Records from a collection
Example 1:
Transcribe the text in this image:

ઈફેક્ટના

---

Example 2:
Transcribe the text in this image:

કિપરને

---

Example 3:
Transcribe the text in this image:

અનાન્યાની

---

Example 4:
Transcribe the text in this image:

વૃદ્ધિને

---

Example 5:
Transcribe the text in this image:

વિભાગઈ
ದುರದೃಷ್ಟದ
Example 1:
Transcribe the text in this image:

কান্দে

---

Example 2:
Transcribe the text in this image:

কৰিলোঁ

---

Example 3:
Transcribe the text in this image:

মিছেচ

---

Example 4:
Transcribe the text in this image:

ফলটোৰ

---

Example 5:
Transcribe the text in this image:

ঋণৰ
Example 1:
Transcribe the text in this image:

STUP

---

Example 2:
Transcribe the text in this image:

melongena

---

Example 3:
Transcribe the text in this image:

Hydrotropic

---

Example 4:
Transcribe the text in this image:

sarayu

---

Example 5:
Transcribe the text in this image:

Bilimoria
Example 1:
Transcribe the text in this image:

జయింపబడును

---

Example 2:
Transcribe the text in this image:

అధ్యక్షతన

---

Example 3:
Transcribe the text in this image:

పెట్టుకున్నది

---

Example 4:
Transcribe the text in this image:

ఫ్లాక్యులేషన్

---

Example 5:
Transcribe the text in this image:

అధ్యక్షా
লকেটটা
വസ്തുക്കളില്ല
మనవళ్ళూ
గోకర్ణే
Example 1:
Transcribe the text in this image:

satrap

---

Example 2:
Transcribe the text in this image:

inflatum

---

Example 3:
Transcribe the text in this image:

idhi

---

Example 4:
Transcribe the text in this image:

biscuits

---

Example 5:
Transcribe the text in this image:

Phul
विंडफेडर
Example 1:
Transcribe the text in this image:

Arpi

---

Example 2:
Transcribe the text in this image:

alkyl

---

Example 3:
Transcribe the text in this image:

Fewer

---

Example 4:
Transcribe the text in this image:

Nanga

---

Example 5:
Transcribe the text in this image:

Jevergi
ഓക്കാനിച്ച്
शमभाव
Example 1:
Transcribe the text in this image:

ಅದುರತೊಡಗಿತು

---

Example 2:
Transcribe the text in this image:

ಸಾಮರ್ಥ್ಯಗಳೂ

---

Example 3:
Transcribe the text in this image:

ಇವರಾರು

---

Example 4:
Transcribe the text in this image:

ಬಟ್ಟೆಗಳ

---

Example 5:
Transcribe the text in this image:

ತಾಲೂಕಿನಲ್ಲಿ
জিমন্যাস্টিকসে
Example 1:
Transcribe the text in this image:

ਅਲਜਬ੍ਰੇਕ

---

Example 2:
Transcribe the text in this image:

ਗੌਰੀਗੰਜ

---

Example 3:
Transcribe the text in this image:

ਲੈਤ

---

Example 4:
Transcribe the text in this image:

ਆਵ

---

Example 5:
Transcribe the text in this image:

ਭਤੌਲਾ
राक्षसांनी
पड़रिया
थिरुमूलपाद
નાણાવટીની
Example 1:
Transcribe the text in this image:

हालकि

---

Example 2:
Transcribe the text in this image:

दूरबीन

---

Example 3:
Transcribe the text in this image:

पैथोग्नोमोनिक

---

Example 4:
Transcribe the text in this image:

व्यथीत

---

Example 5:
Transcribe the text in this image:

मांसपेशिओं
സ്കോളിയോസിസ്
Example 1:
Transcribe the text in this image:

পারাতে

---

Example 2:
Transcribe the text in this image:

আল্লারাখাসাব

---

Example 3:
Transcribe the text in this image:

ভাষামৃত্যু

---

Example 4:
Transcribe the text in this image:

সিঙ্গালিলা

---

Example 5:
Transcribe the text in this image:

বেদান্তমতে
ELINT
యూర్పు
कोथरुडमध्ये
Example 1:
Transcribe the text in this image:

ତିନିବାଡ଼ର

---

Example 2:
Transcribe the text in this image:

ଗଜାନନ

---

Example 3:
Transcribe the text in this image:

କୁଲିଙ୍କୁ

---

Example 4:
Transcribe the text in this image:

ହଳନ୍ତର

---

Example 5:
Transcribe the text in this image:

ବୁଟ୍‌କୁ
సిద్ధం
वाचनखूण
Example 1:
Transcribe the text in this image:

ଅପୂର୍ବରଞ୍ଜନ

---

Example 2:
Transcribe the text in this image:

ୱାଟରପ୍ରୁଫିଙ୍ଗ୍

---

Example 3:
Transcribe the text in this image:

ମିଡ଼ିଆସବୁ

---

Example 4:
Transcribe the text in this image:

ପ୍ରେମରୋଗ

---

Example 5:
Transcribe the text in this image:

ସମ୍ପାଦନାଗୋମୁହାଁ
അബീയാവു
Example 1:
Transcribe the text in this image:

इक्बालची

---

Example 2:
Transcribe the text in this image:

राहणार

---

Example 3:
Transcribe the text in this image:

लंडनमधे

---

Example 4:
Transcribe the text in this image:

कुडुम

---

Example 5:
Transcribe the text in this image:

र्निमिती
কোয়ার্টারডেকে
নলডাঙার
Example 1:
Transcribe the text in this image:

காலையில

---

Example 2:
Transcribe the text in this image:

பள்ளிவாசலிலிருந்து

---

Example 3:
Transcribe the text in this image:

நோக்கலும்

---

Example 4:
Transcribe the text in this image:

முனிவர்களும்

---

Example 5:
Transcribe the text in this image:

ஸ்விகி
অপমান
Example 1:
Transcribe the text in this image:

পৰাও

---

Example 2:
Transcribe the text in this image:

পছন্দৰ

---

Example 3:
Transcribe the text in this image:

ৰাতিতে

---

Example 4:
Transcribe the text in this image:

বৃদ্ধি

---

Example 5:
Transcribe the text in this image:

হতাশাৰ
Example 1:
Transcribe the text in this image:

● **What you are asked to do**: Return every line of the data above unchanged, keeping the original order.

● **Solution for this problem**:
Example 1:
Transcribe the text in this image:

ઈફેક્ટના

---

Example 2:
Transcribe the text in this image:

કિપરને

---

Example 3:
Transcribe the text in this image:

અનાન્યાની

---

Example 4:
Transcribe the text in this image:

વૃદ્ધિને

---

Example 5:
Transcribe the text in this image:

વિભાગઈ
ದುರದೃಷ್ಟದ
Example 1:
Transcribe the text in this image:

কান্দে

---

Example 2:
Transcribe the text in this image:

কৰিলোঁ

---

Example 3:
Transcribe the text in this image:

মিছেচ

---

Example 4:
Transcribe the text in this image:

ফলটোৰ

---

Example 5:
Transcribe the text in this image:

ঋণৰ
Example 1:
Transcribe the text in this image:

STUP

---

Example 2:
Transcribe the text in this image:

melongena

---

Example 3:
Transcribe the text in this image:

Hydrotropic

---

Example 4:
Transcribe the text in this image:

sarayu

---

Example 5:
Transcribe the text in this image:

Bilimoria
Example 1:
Transcribe the text in this image:

జయింపబడును

---

Example 2:
Transcribe the text in this image:

అధ్యక్షతన

---

Example 3:
Transcribe the text in this image:

పెట్టుకున్నది

---

Example 4:
Transcribe the text in this image:

ఫ్లాక్యులేషన్

---

Example 5:
Transcribe the text in this image:

అధ్యక్షా
লকেটটা
വസ്തുക്കളില്ല
మనవళ్ళూ
గోకర్ణే
Example 1:
Transcribe the text in this image:

satrap

---

Example 2:
Transcribe the text in this image:

inflatum

---

Example 3:
Transcribe the text in this image:

idhi

---

Example 4:
Transcribe the text in this image:

biscuits

---

Example 5:
Transcribe the text in this image:

Phul
विंडफेडर
Example 1:
Transcribe the text in this image:

Arpi

---

Example 2:
Transcribe the text in this image:

alkyl

---

Example 3:
Transcribe the text in this image:

Fewer

---

Example 4:
Transcribe the text in this image:

Nanga

---

Example 5:
Transcribe the text in this image:

Jevergi
ഓക്കാനിച്ച്
शमभाव
Example 1:
Transcribe the text in this image:

ಅದುರತೊಡಗಿತು

---

Example 2:
Transcribe the text in this image:

ಸಾಮರ್ಥ್ಯಗಳೂ

---

Example 3:
Transcribe the text in this image:

ಇವರಾರು

---

Example 4:
Transcribe the text in this image:

ಬಟ್ಟೆಗಳ

---

Example 5:
Transcribe the text in this image:

ತಾಲೂಕಿನಲ್ಲಿ
জিমন্যাস্টিকসে
Example 1:
Transcribe the text in this image:

ਅਲਜਬ੍ਰੇਕ

---

Example 2:
Transcribe the text in this image:

ਗੌਰੀਗੰਜ

---

Example 3:
Transcribe the text in this image:

ਲੈਤ

---

Example 4:
Transcribe the text in this image:

ਆਵ

---

Example 5:
Transcribe the text in this image:

ਭਤੌਲਾ
राक्षसांनी
पड़रिया
थिरुमूलपाद
નાણાવટીની
Example 1:
Transcribe the text in this image:

हालकि

---

Example 2:
Transcribe the text in this image:

दूरबीन

---

Example 3:
Transcribe the text in this image:

पैथोग्नोमोनिक

---

Example 4:
Transcribe the text in this image:

व्यथीत

---

Example 5:
Transcribe the text in this image:

मांसपेशिओं
സ്കോളിയോസിസ്
Example 1:
Transcribe the text in this image:

পারাতে

---

Example 2:
Transcribe the text in this image:

আল্লারাখাসাব

---

Example 3:
Transcribe the text in this image:

ভাষামৃত্যু

---

Example 4:
Transcribe the text in this image:

সিঙ্গালিলা

---

Example 5:
Transcribe the text in this image:

বেদান্তমতে
ELINT
యూర్పు
कोथरुडमध्ये
Example 1:
Transcribe the text in this image:

ତିନିବାଡ଼ର

---

Example 2:
Transcribe the text in this image:

ଗଜାନନ

---

Example 3:
Transcribe the text in this image:

କୁଲିଙ୍କୁ

---

Example 4:
Transcribe the text in this image:

ହଳନ୍ତର

---

Example 5:
Transcribe the text in this image:

ବୁଟ୍‌କୁ
సిద్ధం
वाचनखूण
Example 1:
Transcribe the text in this image:

ଅପୂର୍ବରଞ୍ଜନ

---

Example 2:
Transcribe the text in this image:

ୱାଟରପ୍ରୁଫିଙ୍ଗ୍

---

Example 3:
Transcribe the text in this image:

ମିଡ଼ିଆସବୁ

---

Example 4:
Transcribe the text in this image:

ପ୍ରେମରୋଗ

---

Example 5:
Transcribe the text in this image:

ସମ୍ପାଦନାଗୋମୁହାଁ
അബീയാവു
Example 1:
Transcribe the text in this image:

इक्बालची

---

Example 2:
Transcribe the text in this image:

राहणार

---

Example 3:
Transcribe the text in this image:

लंडनमधे

---

Example 4:
Transcribe the text in this image:

कुडुम

---

Example 5:
Transcribe the text in this image:

र्निमिती
কোয়ার্টারডেকে
নলডাঙার
Example 1:
Transcribe the text in this image:

காலையில

---

Example 2:
Transcribe the text in this image:

பள்ளிவாசலிலிருந்து

---

Example 3:
Transcribe the text in this image:

நோக்கலும்

---

Example 4:
Transcribe the text in this image:

முனிவர்களும்

---

Example 5:
Transcribe the text in this image:

ஸ்விகி
অপমান
Example 1:
Transcribe the text in this image:

পৰাও

---

Example 2:
Transcribe the text in this image:

পছন্দৰ

---

Example 3:
Transcribe the text in this image:

ৰাতিতে

---

Example 4:
Transcribe the text in this image:

বৃদ্ধি

---

Example 5:
Transcribe the text in this image:

হতাশাৰ
Example 1:
Transcribe the text in this image:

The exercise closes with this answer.